*Challenge:* Reproduce the text lines of every row below word for word, leaving the pictures out of your answer.

++++ Records for this task

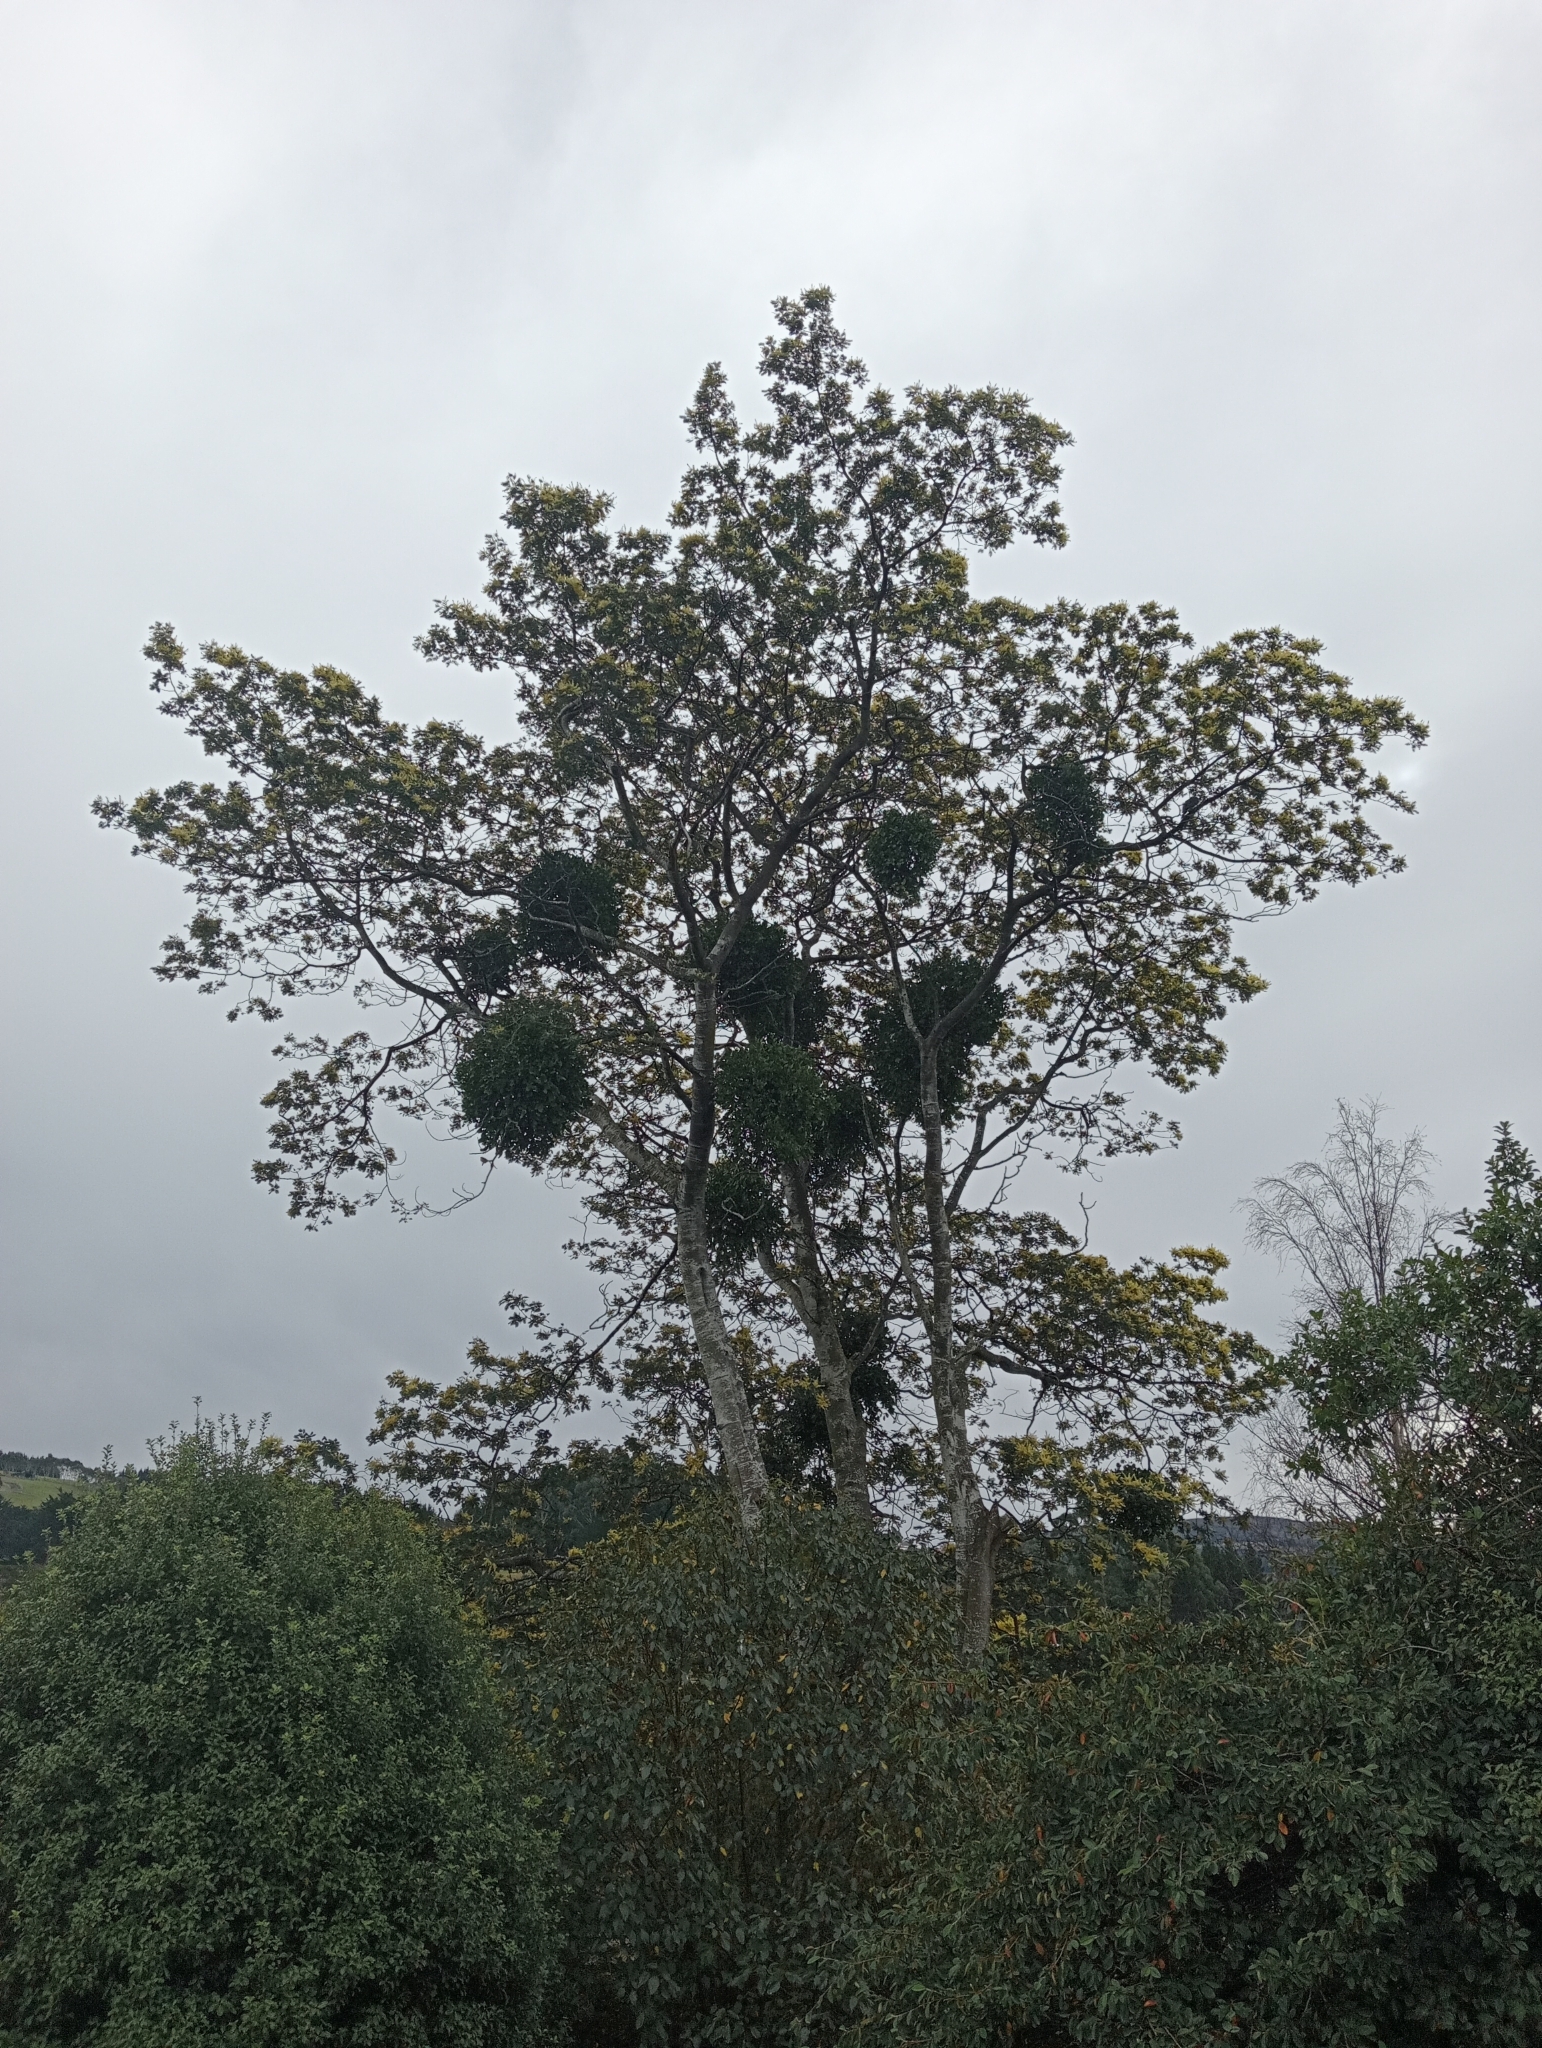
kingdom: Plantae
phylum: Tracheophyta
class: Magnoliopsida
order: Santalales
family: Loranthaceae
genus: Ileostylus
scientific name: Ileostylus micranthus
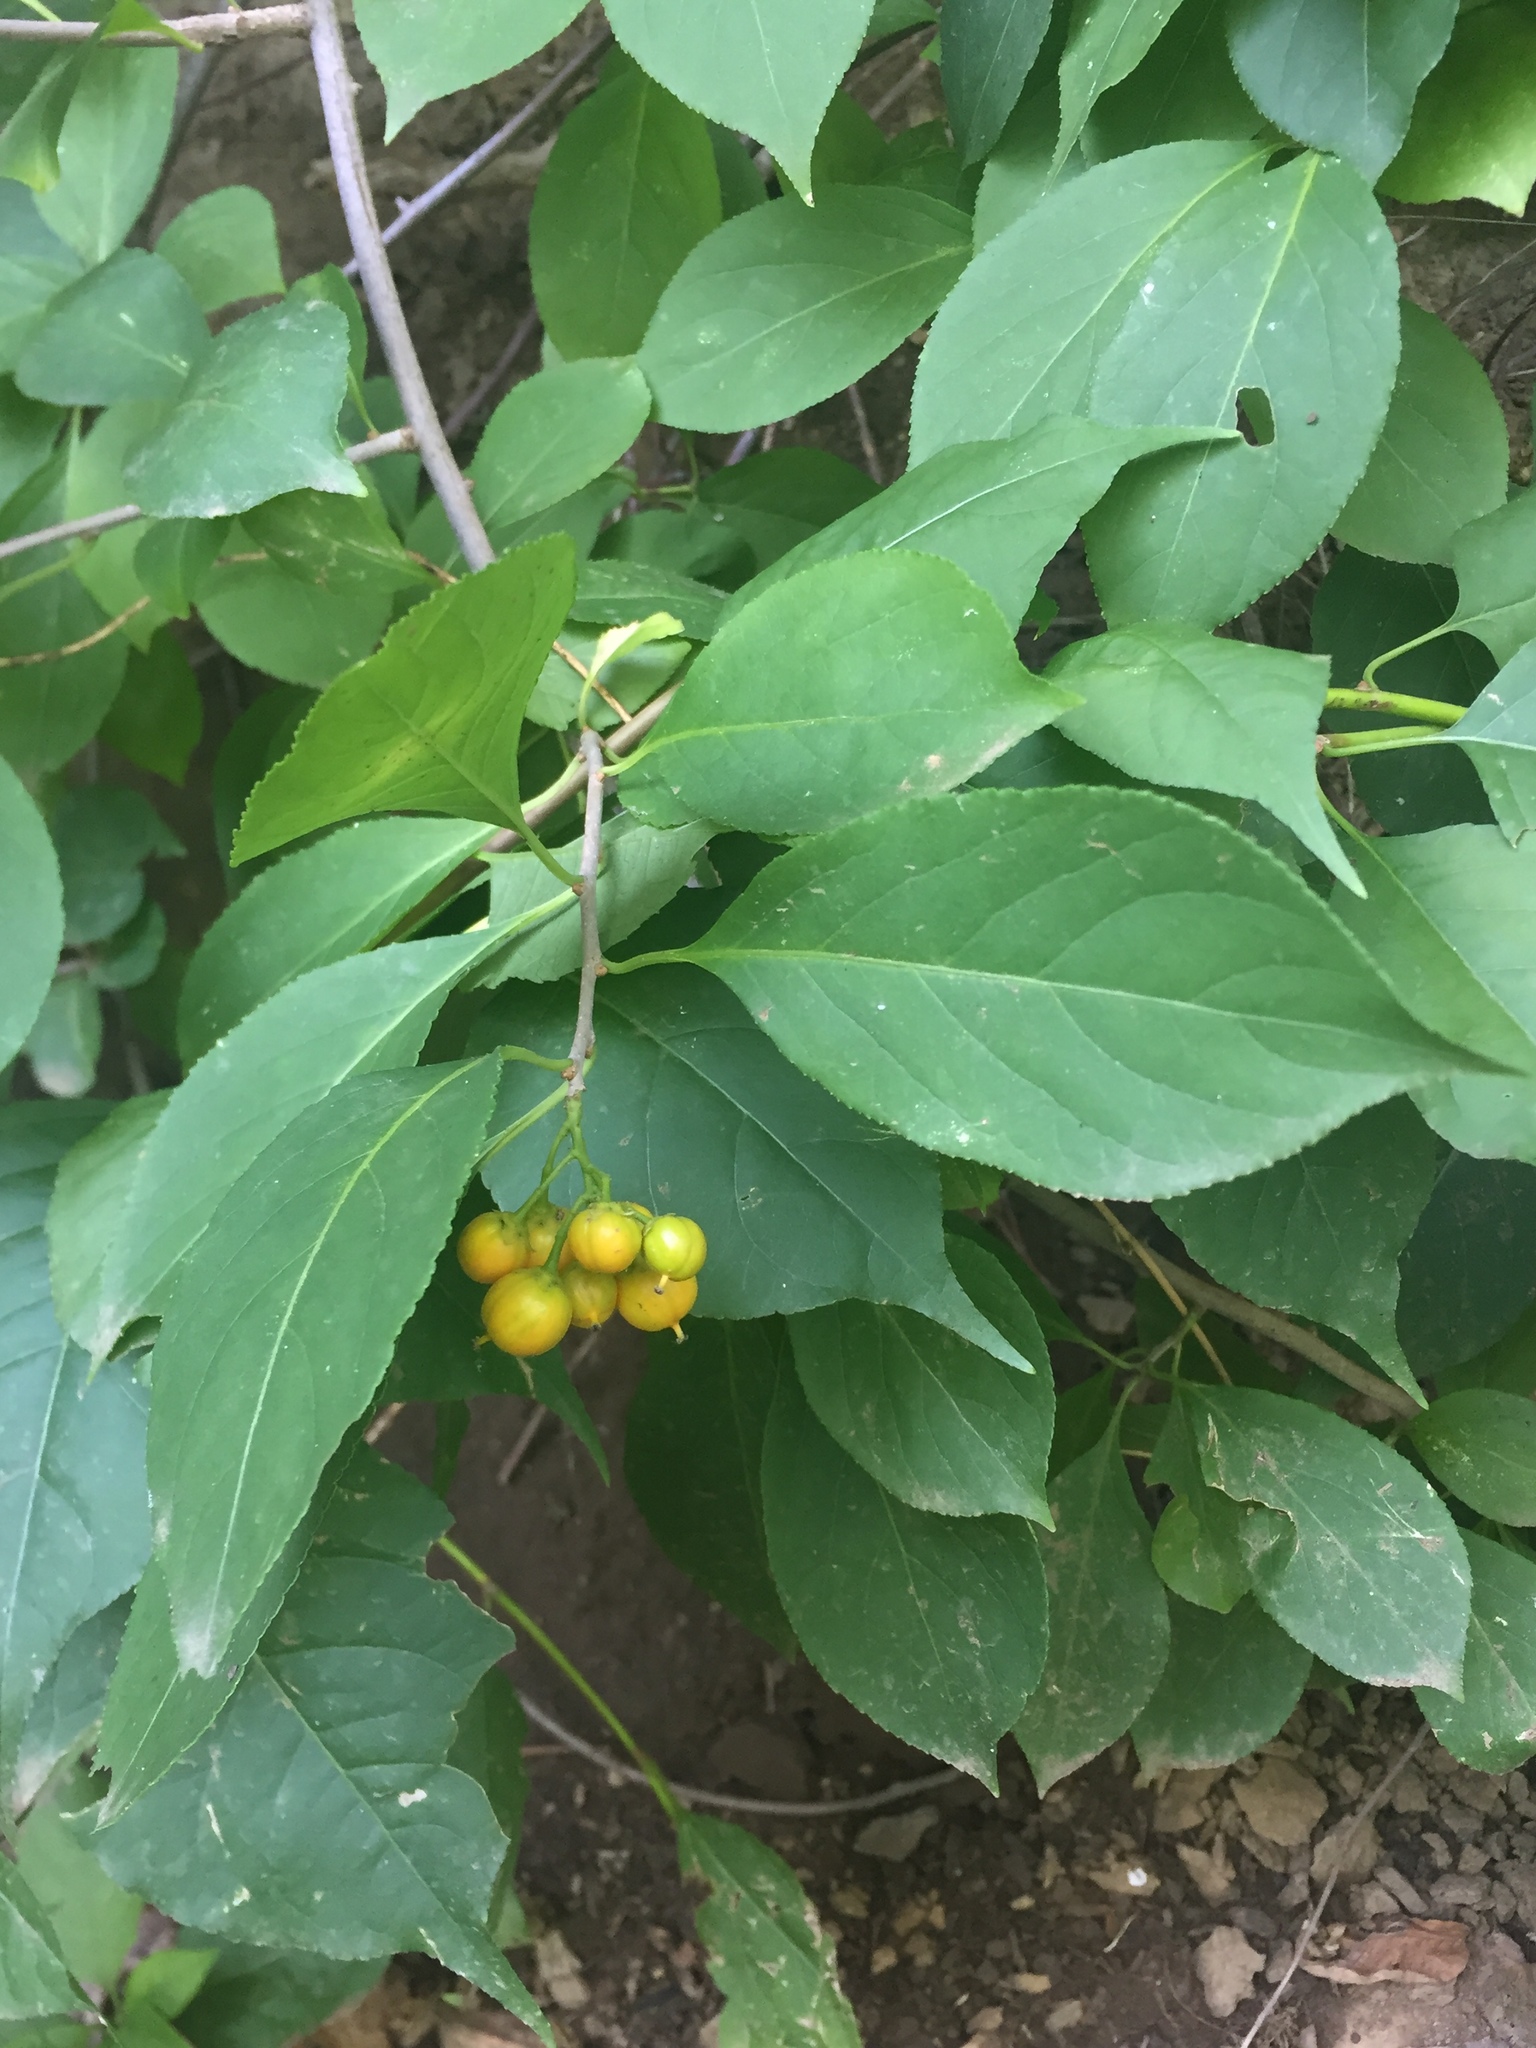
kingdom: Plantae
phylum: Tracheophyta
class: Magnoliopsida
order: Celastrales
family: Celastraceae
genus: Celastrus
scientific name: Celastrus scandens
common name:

++++++++

*Completed task:*
kingdom: Plantae
phylum: Tracheophyta
class: Magnoliopsida
order: Santalales
family: Loranthaceae
genus: Ileostylus
scientific name: Ileostylus micranthus
kingdom: Plantae
phylum: Tracheophyta
class: Magnoliopsida
order: Celastrales
family: Celastraceae
genus: Celastrus
scientific name: Celastrus scandens
common name:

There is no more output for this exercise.